Many Fortune 500 companies, in his estimation, were happy to go along with progressive politics. “It’s protection money basically,” he said. “The mob is going to show up and say, ‘We will burn down your business if you don’t pay us our monthly insurance.” It’s how Nike could condemn systemic racism in America while employing enslaved Uyghur Muslims in overseas sweatshops, he writes, or why Coca-Cola turned a blind eye to Chinese humanitarian abuses while sponsoring the Beijing Olympics but boycotting Georgia over its new voter laws. “Again,” he said, “there’s no attachment to country.”
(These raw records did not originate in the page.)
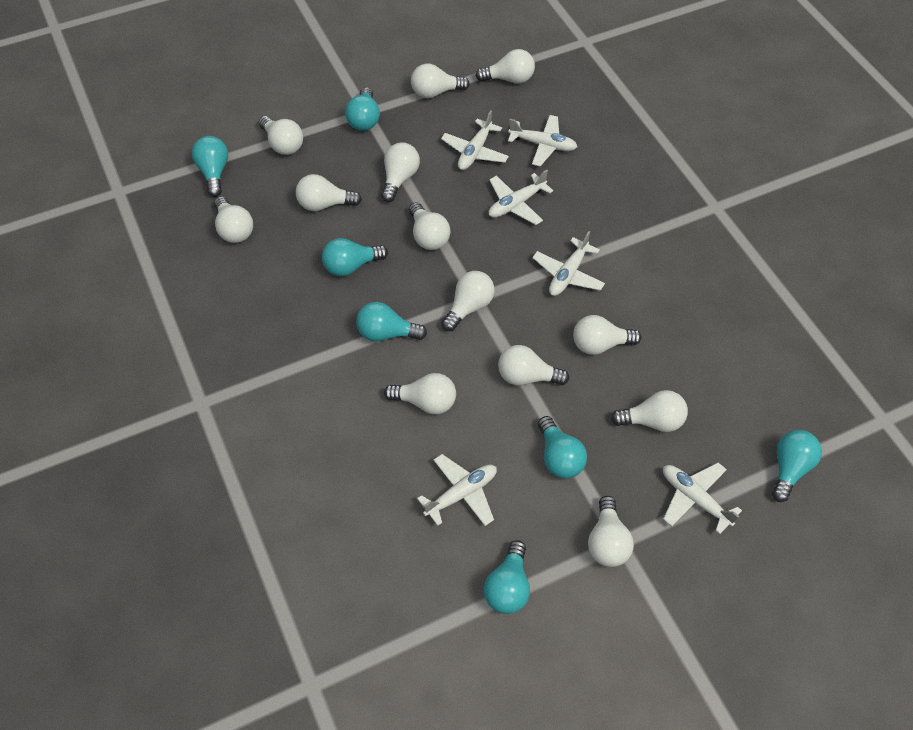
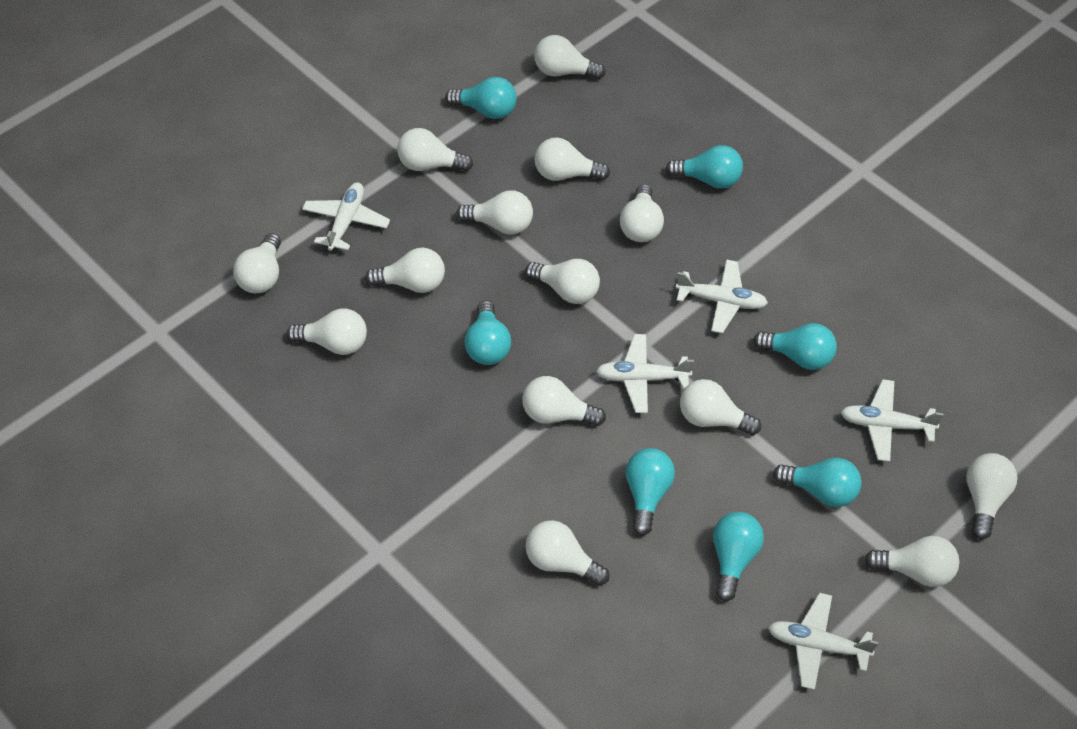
white light bulb: [214,196,253,243] [258,116,303,155] [296,174,362,211] [381,142,420,202] [384,373,456,414] [409,202,450,250] [411,63,469,98] [442,271,495,331] [475,49,535,84] [498,345,569,386] [573,315,641,355] [588,496,634,567] [611,390,688,432] = 13 -> [233,233,281,293] [287,308,367,355] [365,248,445,293] [397,128,473,171] [456,190,533,235] [522,376,606,426] [525,259,600,304] [525,520,609,586] [534,35,606,79] [534,137,610,181] [620,184,664,242] [680,379,761,435] [865,536,959,587] [966,453,1017,539] = 14
white plane: [417,454,497,526] [441,110,509,170] [489,170,553,225] [508,115,577,167] [532,231,605,296] [663,463,742,534] = 6 -> [302,182,390,251] [596,334,694,413] [676,259,768,333] [768,593,878,690] [841,379,944,462] = 5

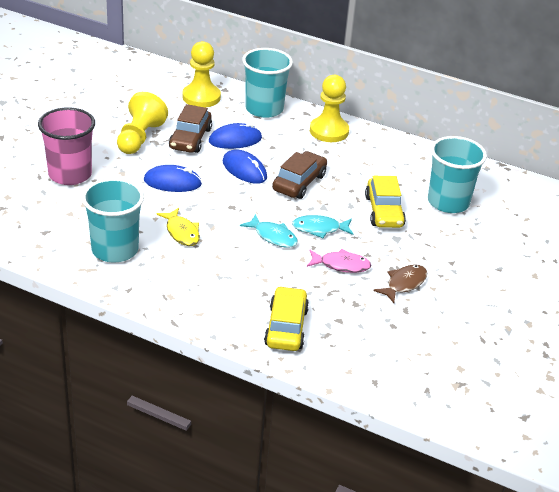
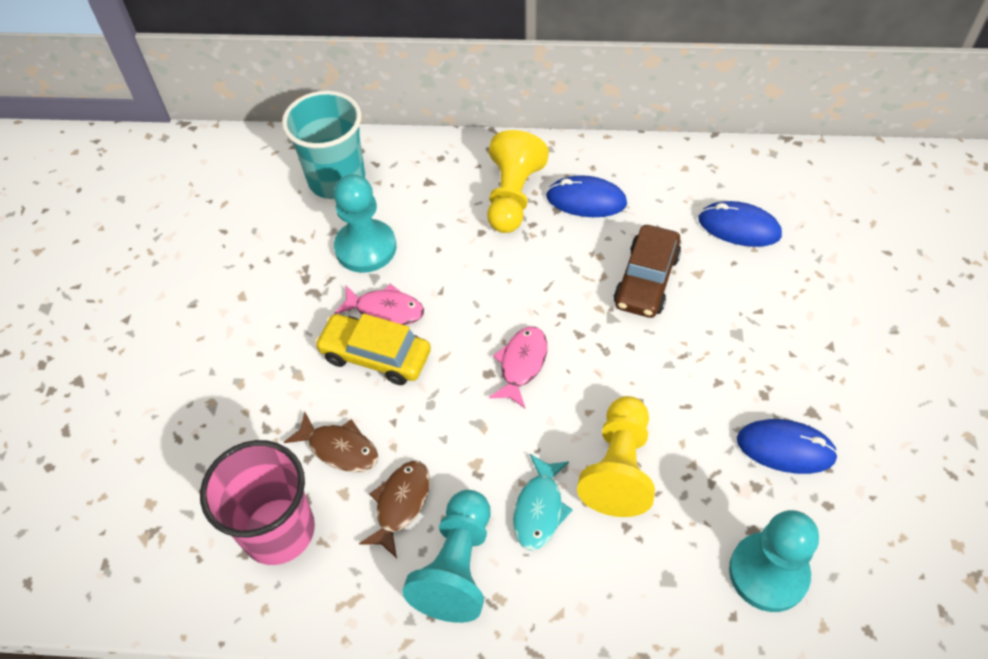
brown car: [169,104,212,153] [272,151,327,199] = 2 -> [614,225,681,318] = 1
brown fish: [374,264,427,303] = 1 -> [284,412,379,472] [359,461,430,558] = 2
pink fish: [307,249,372,273] = 1 -> [334,284,424,325] [489,327,547,408] = 2
turquoise cup: [82,178,144,263] [242,48,293,118] [428,136,487,213] = 3 -> [282,91,365,199] = 1
turquoise fish: [240,214,298,248] [292,215,354,238] = 2 -> [513,454,573,550] = 1
turquoise pawn: none = 0 -> [334,174,396,273] [402,490,490,623] [729,510,819,612] = 3
yellow car: [264,286,309,351] [365,176,406,228] = 2 -> [315,313,431,385] = 1
yellow fish: [156,208,200,246] = 1 -> none = 0
yellow pawn: [117,92,168,154] [182,41,221,108] [310,75,349,142] = 3 -> [487,130,549,233] [577,396,655,517] = 2

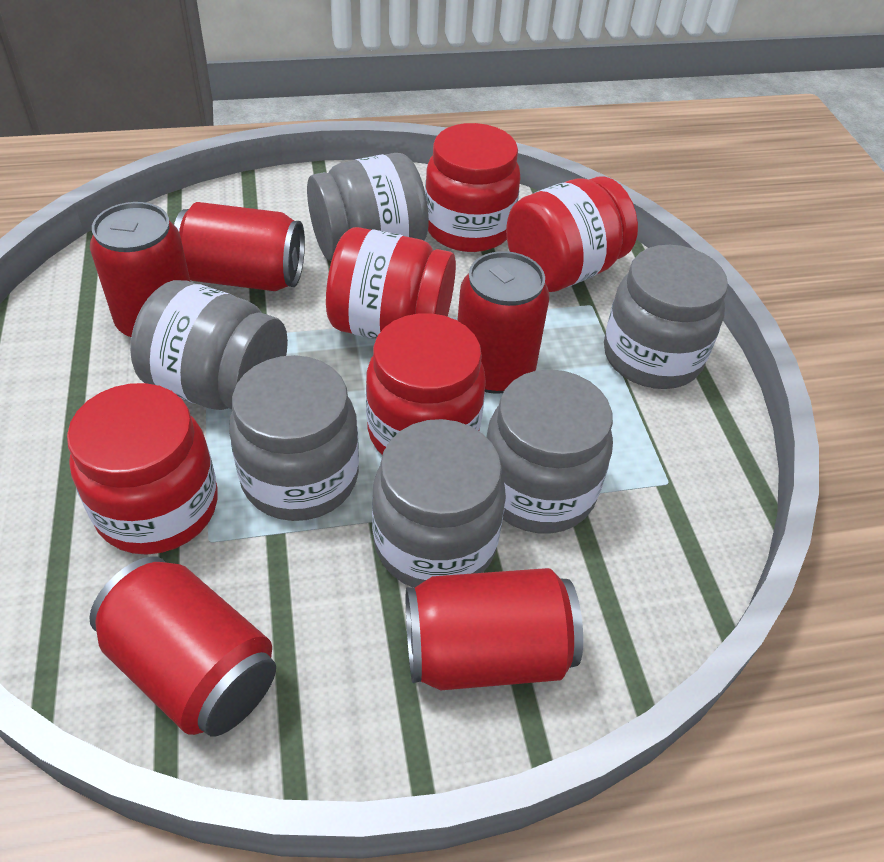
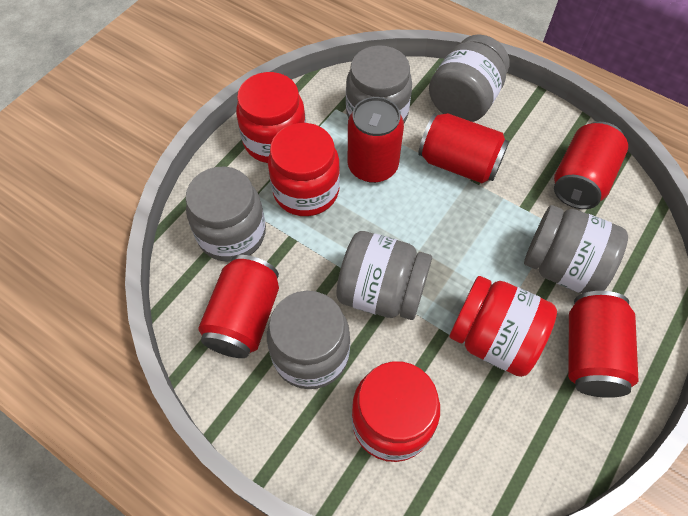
red jar: [67,383,218,555] [326,227,456,339] [366,313,486,455] [425,123,521,252] [506,177,638,292] = 5 -> [236,72,306,163] [268,123,340,216] [351,361,440,462] [450,276,557,377] = 4

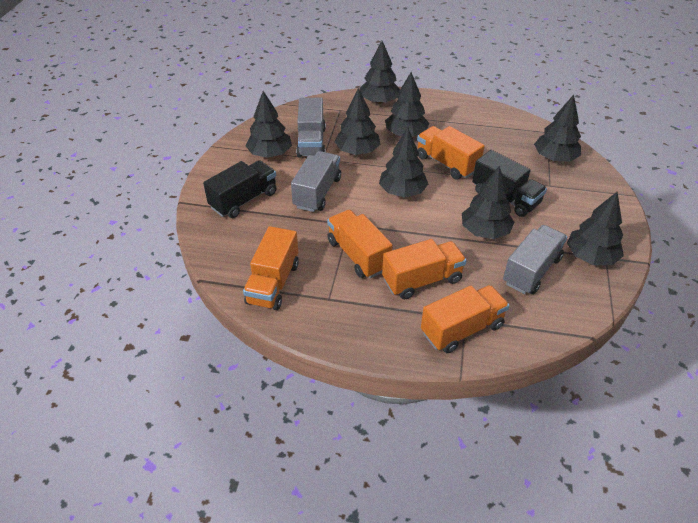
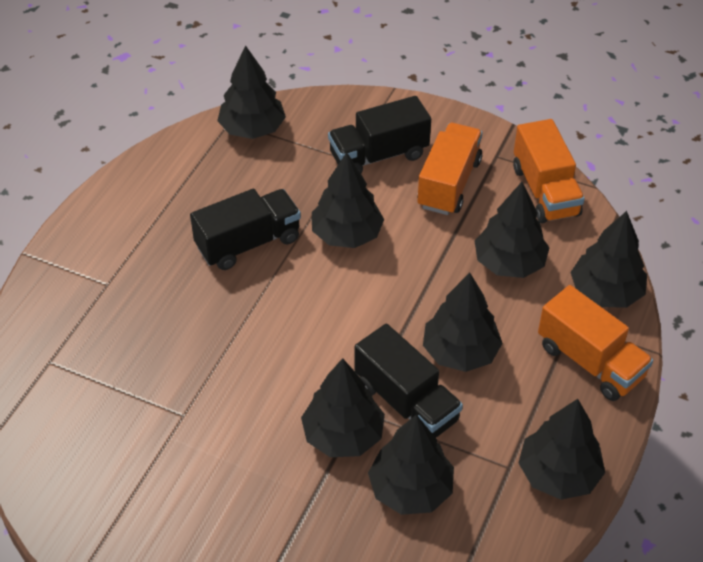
black truck: [203,160,277,218] [472,150,547,217] = 2 -> [190,189,301,270] [328,96,431,173] [355,324,463,438] = 3
grey truck: [291,151,341,212] [296,98,326,158] [503,225,567,294] = 3 -> none = 0
orange truck: [243,226,299,310] [327,210,393,278] [382,239,467,299] [417,126,485,179] [421,285,509,353] = 5 -> [417,123,482,215] [513,119,585,223] [538,285,653,401] = 3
Rubio doesn’t believe he can get a CEO like Tim Cook of Apple, or even Elon Musk, to see themselves and their companies as American enterprises first and foremost. The adage, “what’s good for General Motors is good for the country,” won’t be updated for Tesla, who built their “gigafactory” in Shanghai.

Rubio has tried to put to paper the scope of the problem he sees. “My focus is on what policymakers need to do about it,” he said of his interactions with multinational corporations. “Their obligation may be to their shareholders and making a return on investment for their company, but our obligation is to the United States.”

“We face a massive test and one that I hope the Republican Party can begin to offer answers to,” Rubio said of his effort to convince conservatives to finally turn away from the old ways to confront the new, modern, existential threats that he sees.